Sentenza Sentenza Cassazione Civile n. 16249 del 26/07/2011

Cassazione civile sez. un., 26/07/2011, (ud. 05/07/2011, dep. 26/07/2011), n.16249

LA CORTE SUPREMA DI CASSAZIONE

SEZIONI UNITE CIVILI

Composta dagli Ill.mi Sigg.ri Magistrati:

Dott. VITTORIA Paolo – Primo presidente f.f. –

Dott. TRIOLA Roberto Michele – Presidente di sezione –

Dott. GOLDONI Umberto – Consigliere –

Dott. PICCININNI Carlo – Consigliere –

Dott. BUCCIANTE Ettore – Consigliere –

Dott. AMOROSO Giovanni – Consigliere –

Dott. MORCAVALLO Ulpiano – Consigliere –

Dott. SPIRITO Angelo – rel. Consigliere –

Dott. TIRELLI Francesco – Consigliere –

ha pronunciato la seguente:

ordinanza

sul ricorso proposto da:

P.L., elettivamente domiciliato in ROMA, VIA CAVOUR 221,

presso lo studio dell’avvocato FABBRINI FABIO, che lo rappresenta e

difende, per delega in calce al ricorso;

– ricorrente –

contro

PROCURATORE REGIONALE RAPPRESENTANTE IL PUBBLICO MINISTERO PRESSO LA

CORTE DEI CONTI, elettivamente domiciliato in ROMA, VIA BAIAMONTI 25;

– controricorrente –

e contro

G.G., D.B.A., C.V.;

– intimati –

avverso la sentenza n. 491/2009 della CORTE DEI CONTI 1^ SEZIONE

GIURISDIZIONALE CENTRALE – ROMA, depositata il 21/07/2009;

udita la relazione della causa svolta nella camera di consiglio del

05/07/2011 dal Consigliere Dott. ANGELO SPIRITO.

La Corte:

Fatto

RILEVATO IN FATTO

che:

è stata depositata in cancelleria la seguente relazione, regolarmente comunicata al P.G. ed ai difensori delle parti: “Il relatore, cons. Angelo SPIRITO, letti gli atti depositati, osserva:

il Procuratore regionale della Corte dei conti per il Lazio citò in giudizio dirigenti ed amministratori del Policlinico (OMISSIS) per il risarcimento del danno erariale da intempestivo, incongruo e non utilizzato acquisto di attrezzature radiologiche;

la Sezione giurisdizionale della Corte dei conti condannò alcuni ed assolse altri (tra i quali il P.), sulla base del criterio discretivo del “ruolo” e della correlata assenza di addebitabilità della mancata attivazione per il raggiungimento degli obiettivi;

a seguito di gravame del P.G., la Sezione d’appello condannò il P. a pagare una somma di danaro per danni riconducibili al suo “lassismo operativo” ed alla negligenza gestionale;

ricorre per cassazione il P. attraverso tre motivi, i quali fanno riferimento al vizio della motivazione, alla violazione degli artt. 2043 e 2059 c.c., nonchè alla violazione dell’art. 1226 c.c., senza affatto invocare l’eccesso dai limiti esterni della giurisdizione o l’indebita intrusione nella sfera della P.A. (motivi per i quali è ammesso il ricorso per cassazione avverso le decisioni della Corte dei conti).

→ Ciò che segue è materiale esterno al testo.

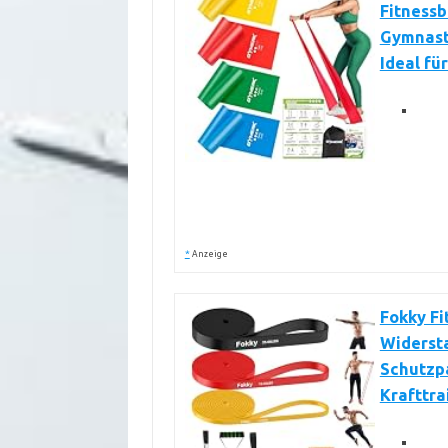
Fitnessb
Gymnast
Ideal fü
*
Anzeige
Fokky Fi
Widerst
Schutzpa
Krafttra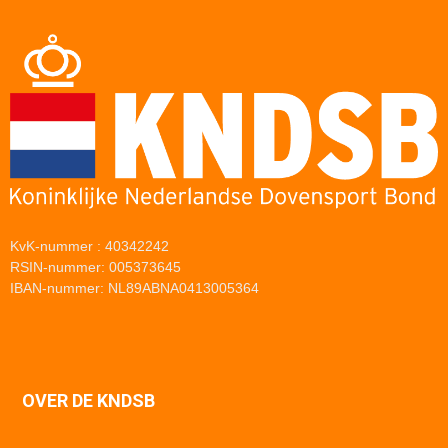
KvK-nummer : 40342242
RSIN-nummer: 005373645
IBAN-nummer: NL89ABNA0413005364
OVER DE KNDSB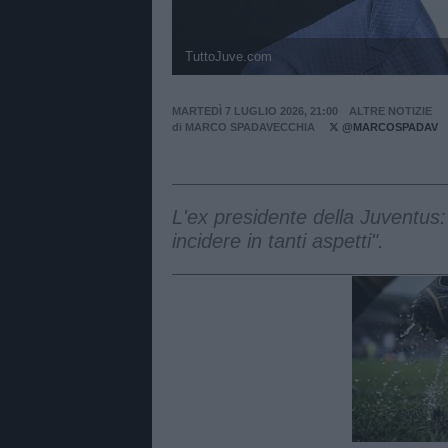
TuttoJuve.com
MARTEDÌ 7 LUGLIO 2026, 21:00
ALTRE NOTIZIE
di
MARCO SPADAVECCHIA
@MARCOSPADAV
L'ex presidente della Juventus
incidere in tanti aspetti".
Unmut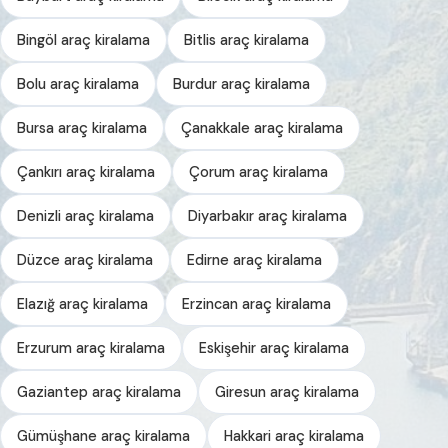
Bingöl araç kiralama
Bitlis araç kiralama
Bolu araç kiralama
Burdur araç kiralama
Bursa araç kiralama
Çanakkale araç kiralama
Çankırı araç kiralama
Çorum araç kiralama
Denizli araç kiralama
Diyarbakır araç kiralama
Düzce araç kiralama
Edirne araç kiralama
Elazığ araç kiralama
Erzincan araç kiralama
Erzurum araç kiralama
Eskişehir araç kiralama
Gaziantep araç kiralama
Giresun araç kiralama
Gümüşhane araç kiralama
Hakkari araç kiralama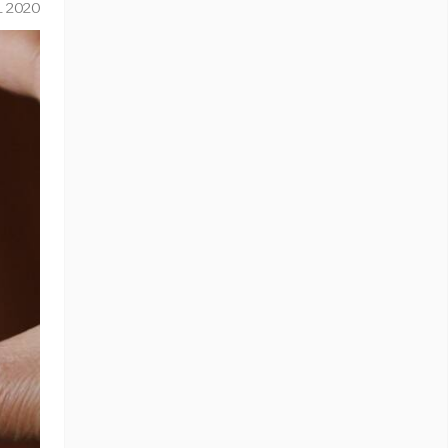
L 2020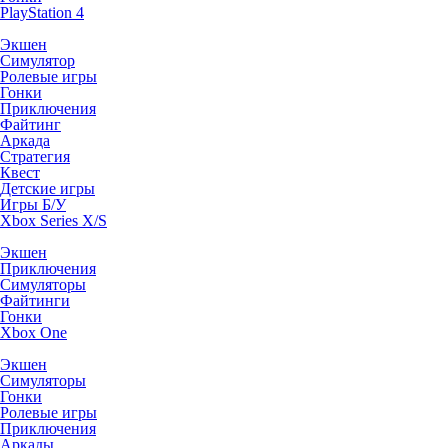
PlayStation 4
Экшен
Симулятор
Ролевые игры
Гонки
Приключения
Файтинг
Аркада
Стратегия
Квест
Детские игры
Игры Б/У
Xbox Series X/S
Экшен
Приключения
Симуляторы
Файтинги
Гонки
Xbox One
Экшен
Симуляторы
Гонки
Ролевые игры
Приключения
Аркады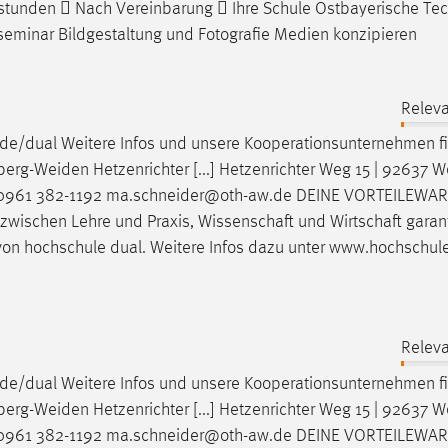
Zeitstunden  Nach Vereinbarung  Ihre Schule Ostbayerische Te
seminar Bildgestaltung und Fotografie Medien konzipieren
Releva
de/dual Weitere Infos und unsere Kooperationsunternehmen f
erg-Weiden
Hetzenrichter [...] Hetzenrichter Weg 15 | 92637
W
er 0961 382-1192 ma.schneider@oth-aw.de DEINE VORTEILEW
 zwischen Lehre und Praxis, Wissenschaft und Wirtschaft garan
 von hochschule dual. Weitere Infos dazu unter www.hochschul
Releva
de/dual Weitere Infos und unsere Kooperationsunternehmen f
erg-Weiden
Hetzenrichter [...] Hetzenrichter Weg 15 | 92637
W
er 0961 382-1192 ma.schneider@oth-aw.de DEINE VORTEILEW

P.Q.M. Il relatore propone che il ricorso sia dichiarato inammissibile”.

Non sono state depositate memorie per l’udienza;

Diritto

RITIENE IN DIRITTO

che:

le conclusioni alle quali è pervenuto il consigliere relatore vadano condivise ed il ricorso debba essere dichiarato inammissibile, senza alcun provvedimento in ordine alle spese del giudizio di cassazione.

P.Q.M.

La Corte dichiara inammissibile il ricorso.

Così deciso in Roma, il 5 luglio 2011.